April 18, 2006

Miraculously, not all of MSM is snowed by bogus kiddie porn figures

Recently, I documented my futile quest to track down the origin and veracity of a widespread claim that child pornography is a $20 billion a year business.

Today, The Wall Street Journal's Numbers Guy joins the hunt. "It turns out it can be easier to enter a big number into the Congressional record, and national press coverage, than to locate its origin," writes Carl Bialik. Like me, Bialik hits a dead-end, but he does get a promise out of the National Center for Missing and Exploited Children: "If it is determined that this ends up not being a reliable statistic, NCMEC will...stop citing a specific number."

Even if there is a correction, of course, don't expect it to be picked up as widely as the original false claim. Still, score one for accuracy in journalism today.

Posted by Daniel Radosh


If we were to use the scale of order of magnitude of error from one of their previous scams...

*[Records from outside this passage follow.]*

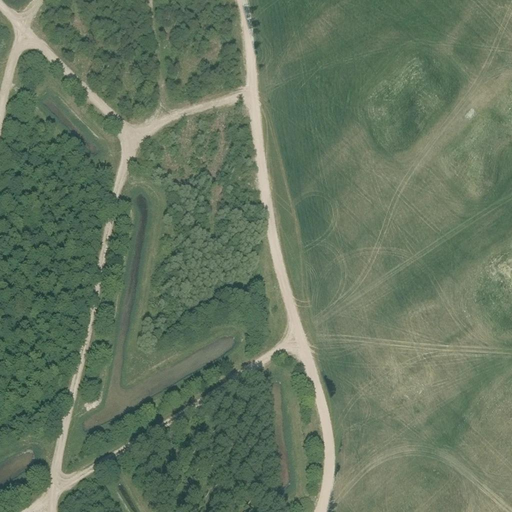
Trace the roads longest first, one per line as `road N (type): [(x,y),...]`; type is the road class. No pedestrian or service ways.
road 1 (track): [(0,4),(113,116),(123,136),(51,511)]
road 2 (track): [(301,334),(271,228),(241,0)]
road 3 (track): [(29,511),(301,334)]
road 4 (track): [(301,334),(330,442),(327,493),(317,511)]
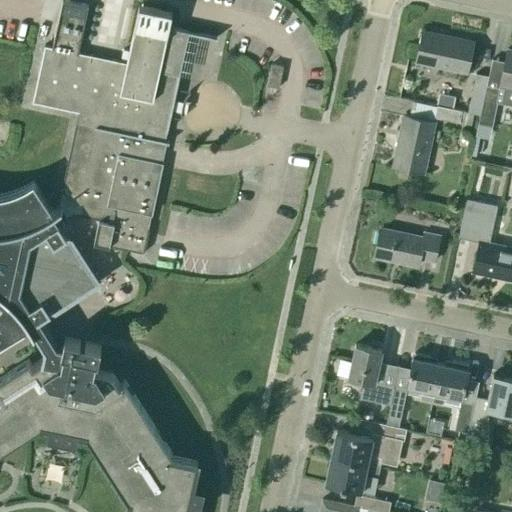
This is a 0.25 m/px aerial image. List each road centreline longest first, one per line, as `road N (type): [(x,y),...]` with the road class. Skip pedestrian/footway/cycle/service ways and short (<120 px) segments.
road 1 (residential): [(317,289),(383,0)]
road 2 (residential): [(269,511),(317,289)]
road 3 (unclassified): [(511,334),(317,289)]
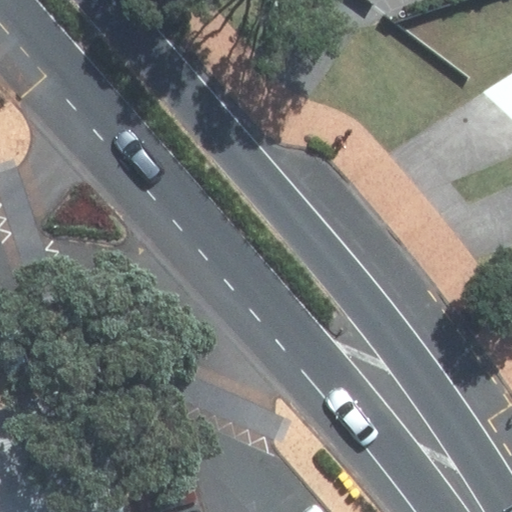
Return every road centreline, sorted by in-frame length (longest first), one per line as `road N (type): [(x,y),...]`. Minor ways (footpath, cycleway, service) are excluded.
road 1 (primary): [(430,440),(259,307),(0,9)]
road 2 (primary): [(102,0),(340,261),(430,440)]
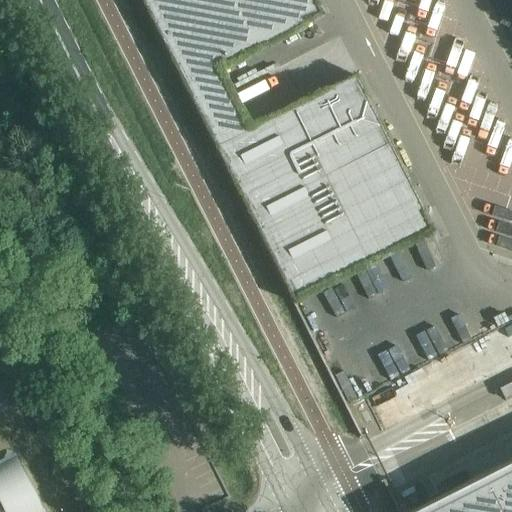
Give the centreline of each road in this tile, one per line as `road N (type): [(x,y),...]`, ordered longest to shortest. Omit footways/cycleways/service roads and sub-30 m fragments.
road 1 (secondary): [(39,0),(239,367)]
road 2 (secondary): [(330,511),(277,403),(239,367)]
road 3 (secondary): [(239,367),(243,421),(288,511)]
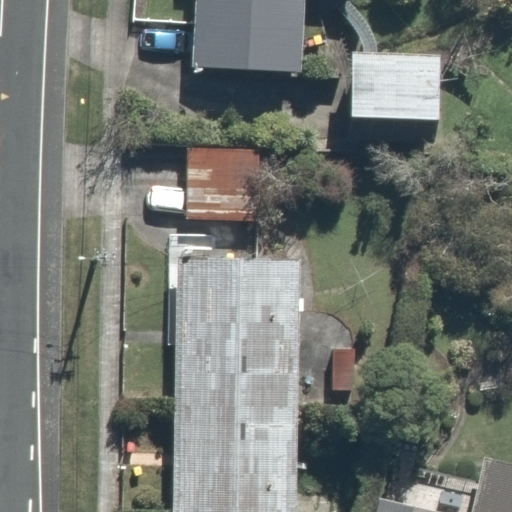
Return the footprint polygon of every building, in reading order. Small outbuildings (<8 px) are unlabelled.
[(189,0),(188,80),(301,82),(303,0),(189,0)] [(439,58),(354,57),(352,124),(438,126),(439,58)] [(270,138),(192,134),(188,223),(266,227),(270,138)] [(308,511),(314,264),(181,261),(174,511),(308,511)] [(465,511),(450,511),(383,497),(380,511),(511,511),(511,468),(477,461),(465,511)]
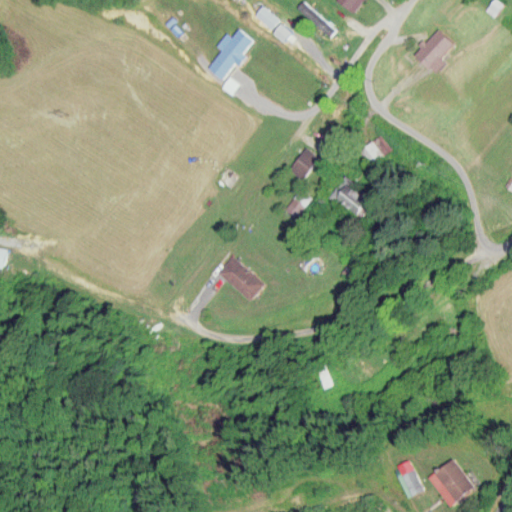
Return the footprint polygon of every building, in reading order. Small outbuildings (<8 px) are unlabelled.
[(365,0),(344,0),(359,10),(365,0)] [(259,13),(277,27),(284,18),(267,4),(259,13)] [(227,47),(213,64),(229,77),(261,38),(246,26),(237,37),(232,33),(223,44),(227,47)] [(446,72),(457,60),(450,55),(463,41),(445,26),(423,51),(446,72)] [(355,126),(340,116),(351,100),(342,93),(316,130),(340,147),(355,126)] [(392,153),(379,138),(366,150),(379,164),(392,153)] [(325,159),(316,148),(296,164),(306,175),(325,159)] [(383,194),(349,176),(338,196),(372,214),(383,194)] [(0,265),(10,267),(13,246),(0,244),(0,265)] [(274,282),(238,253),(225,270),(260,298),(274,282)] [(456,506),(483,486),(461,456),(434,475),(456,506)] [(415,494),(428,488),(413,458),(401,464),(415,494)]
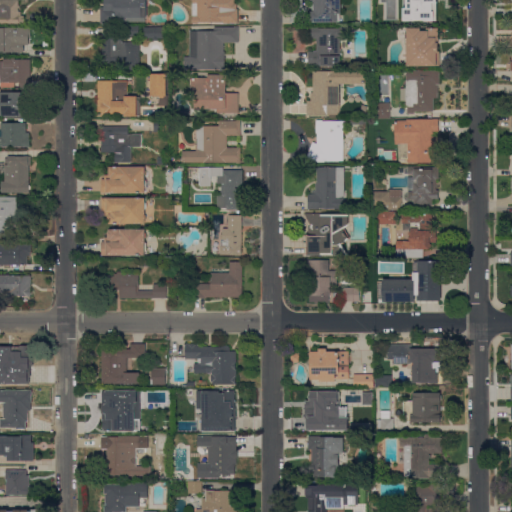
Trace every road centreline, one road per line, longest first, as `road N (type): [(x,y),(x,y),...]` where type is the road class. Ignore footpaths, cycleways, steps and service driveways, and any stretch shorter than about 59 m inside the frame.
road 1 (residential): [(511,321),(0,323)]
road 2 (residential): [(269,511),(270,0)]
road 3 (residential): [(478,511),(478,0)]
road 4 (residential): [(64,511),(64,0)]
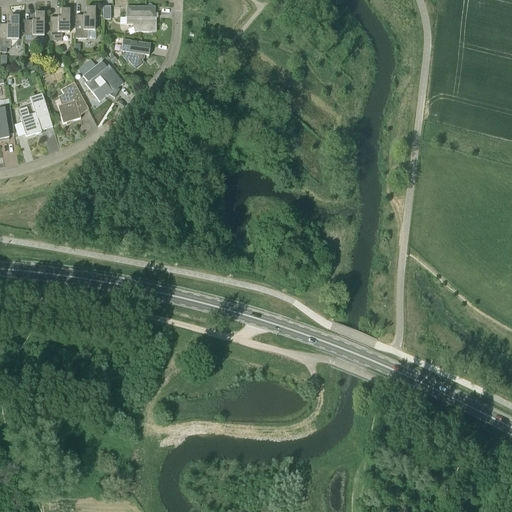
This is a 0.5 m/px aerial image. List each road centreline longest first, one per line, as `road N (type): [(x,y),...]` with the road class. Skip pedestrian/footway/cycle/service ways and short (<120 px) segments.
road 1 (primary): [(0,268),(155,292),(270,323),(511,428)]
road 2 (residential): [(175,0),(178,22),(166,60),(112,125),(71,152),(0,174)]
road 3 (track): [(263,344),(50,301)]
road 4 (track): [(511,332),(404,247)]
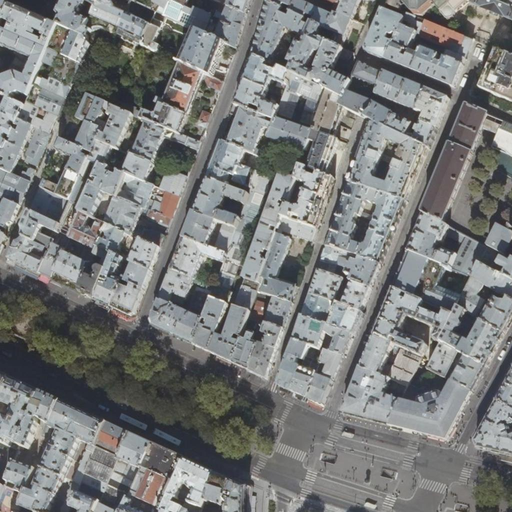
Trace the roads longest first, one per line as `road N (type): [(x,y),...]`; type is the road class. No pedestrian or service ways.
road 1 (residential): [(260,0),(134,339)]
road 2 (residential): [(326,424),(464,97)]
road 3 (primary): [(0,357),(276,484)]
road 4 (primary): [(326,424),(134,339)]
road 5 (residential): [(464,97),(360,55),(383,0)]
road 6 (primary): [(134,339),(0,275)]
road 7 (primary): [(452,459),(326,424)]
road 8 (residential): [(511,349),(452,459)]
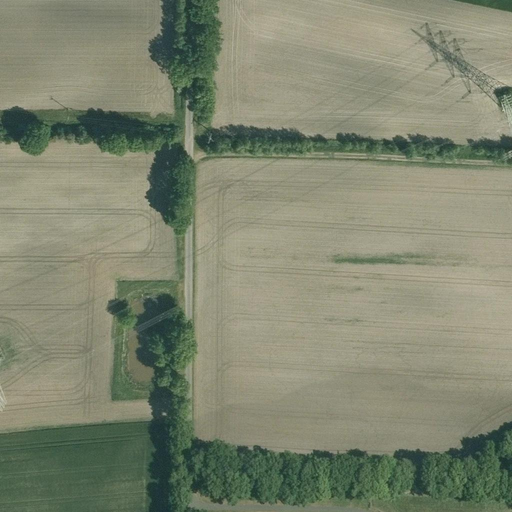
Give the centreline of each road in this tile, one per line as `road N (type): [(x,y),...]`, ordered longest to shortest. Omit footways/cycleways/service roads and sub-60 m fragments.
road 1 (unclassified): [(190,0),(191,511)]
road 2 (track): [(189,154),(511,164)]
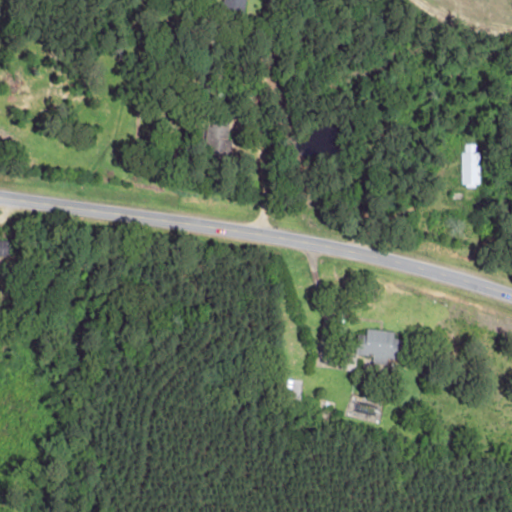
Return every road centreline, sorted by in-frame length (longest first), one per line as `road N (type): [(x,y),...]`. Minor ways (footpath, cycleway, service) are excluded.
road 1 (residential): [(511,297),(253,232),(0,195)]
road 2 (residential): [(253,232),(272,63)]
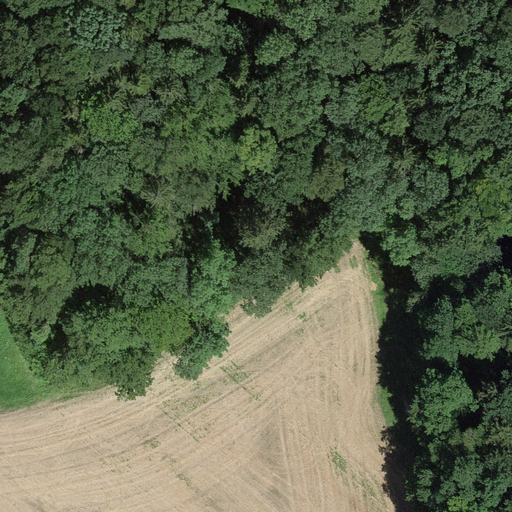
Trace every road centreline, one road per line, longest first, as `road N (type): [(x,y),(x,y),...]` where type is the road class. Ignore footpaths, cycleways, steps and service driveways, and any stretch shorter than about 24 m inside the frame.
road 1 (track): [(427,415),(398,368),(395,287),(378,196)]
road 2 (track): [(468,312),(427,415),(443,511)]
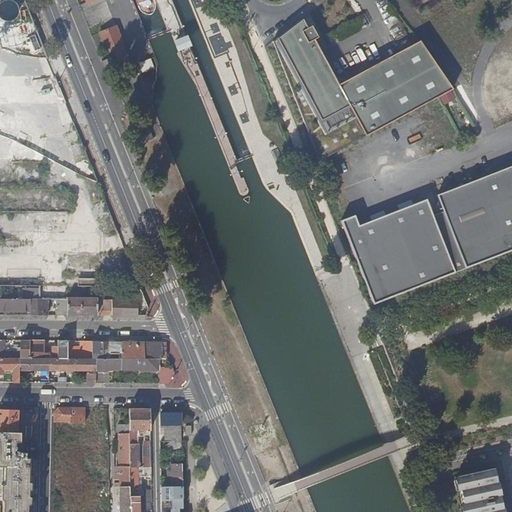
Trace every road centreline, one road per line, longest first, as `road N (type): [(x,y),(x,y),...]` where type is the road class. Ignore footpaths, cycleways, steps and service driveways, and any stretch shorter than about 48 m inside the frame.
road 1 (tertiary): [(48,0),(176,322)]
road 2 (residential): [(176,322),(0,326)]
road 3 (unclassified): [(42,396),(204,395)]
road 4 (track): [(368,326),(511,274)]
road 5 (tertiary): [(204,395),(253,511)]
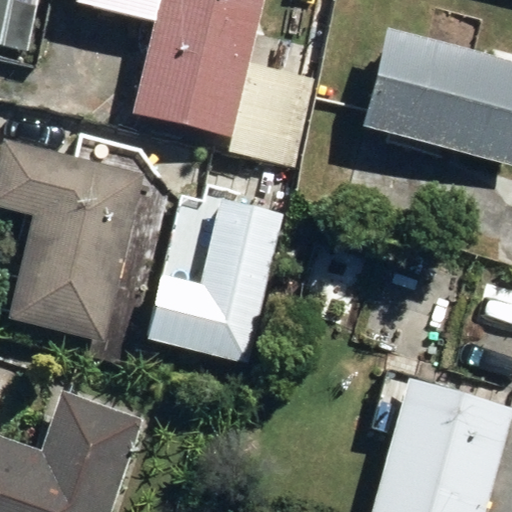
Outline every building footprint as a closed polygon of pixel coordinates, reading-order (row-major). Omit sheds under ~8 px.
[(0,0),(0,36),(25,42),(33,0),(0,0)] [(132,106),(230,128),(259,0),(97,0),(154,13),(132,106)] [(362,110),(511,154),(511,150),(511,48),(390,12),(362,110)] [(7,302),(102,324),(140,156),(3,124),(0,137),(0,191),(30,199),(7,302)] [(146,324),(246,347),(281,196),(217,182),(216,187),(179,179),(146,324)] [(365,511),(479,511),(511,392),(407,363),(365,511)] [(0,511),(101,511),(137,405),(59,378),(39,435),(0,422),(0,511)]
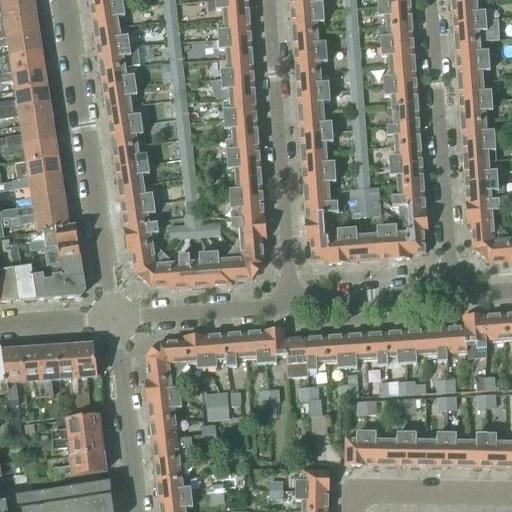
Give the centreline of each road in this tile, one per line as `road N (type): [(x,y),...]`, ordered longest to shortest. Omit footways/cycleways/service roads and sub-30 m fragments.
road 1 (residential): [(113,320),(63,0)]
road 2 (residential): [(267,0),(289,307)]
road 3 (residential): [(452,293),(429,0)]
road 4 (residential): [(135,511),(113,320)]
road 5 (residential): [(113,320),(289,307)]
road 6 (residential): [(351,511),(355,497),(368,494),(511,496)]
road 7 (residential): [(289,307),(452,293)]
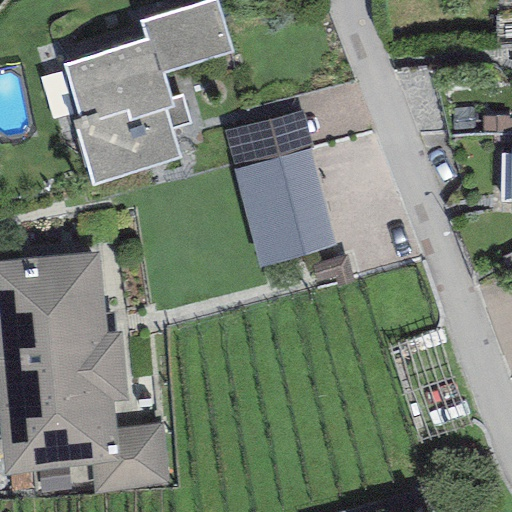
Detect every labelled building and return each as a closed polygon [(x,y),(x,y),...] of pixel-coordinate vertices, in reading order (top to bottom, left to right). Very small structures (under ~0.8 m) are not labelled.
[(146,26),(63,49),(78,101),(72,102),(92,171),(180,146),(171,117),(190,112),(183,87),(172,90),(165,62),(230,43),(217,0),(156,0),(140,5),(146,26)] [(226,123),(235,160),(309,142),(300,105),(226,123)] [(334,238),(309,142),(235,160),(259,256),(334,238)] [(100,236),(0,244),(0,428),(3,457),(90,449),(119,447),(117,424),(114,383),(126,382),(120,317),(107,318),(100,236)] [(161,420),(117,424),(119,447),(90,449),(94,489),(166,483),(161,420)] [(423,511),(421,503),(378,511),(423,511)]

In order to get their hysterical laws passed, those people were claiming night and day that 700,000 kids disappear in America each year. Of those 700,000, some 3/4 were said to be killed within the first 3 hours.

When confronted with that exaggeration, the DoJ finally admitted the number was closer to 100.

So 700,000 divided by 100 is 7,000.

If we use the scale of order of magnitude of error of 7,000, by dividing $20,000,000 by 7,000, we get a figure of less than $3 million dollars.

That figure is probably much closer to reality.

That should read $20,000,000,000 divided by 7,000 is less than $3 million dollars.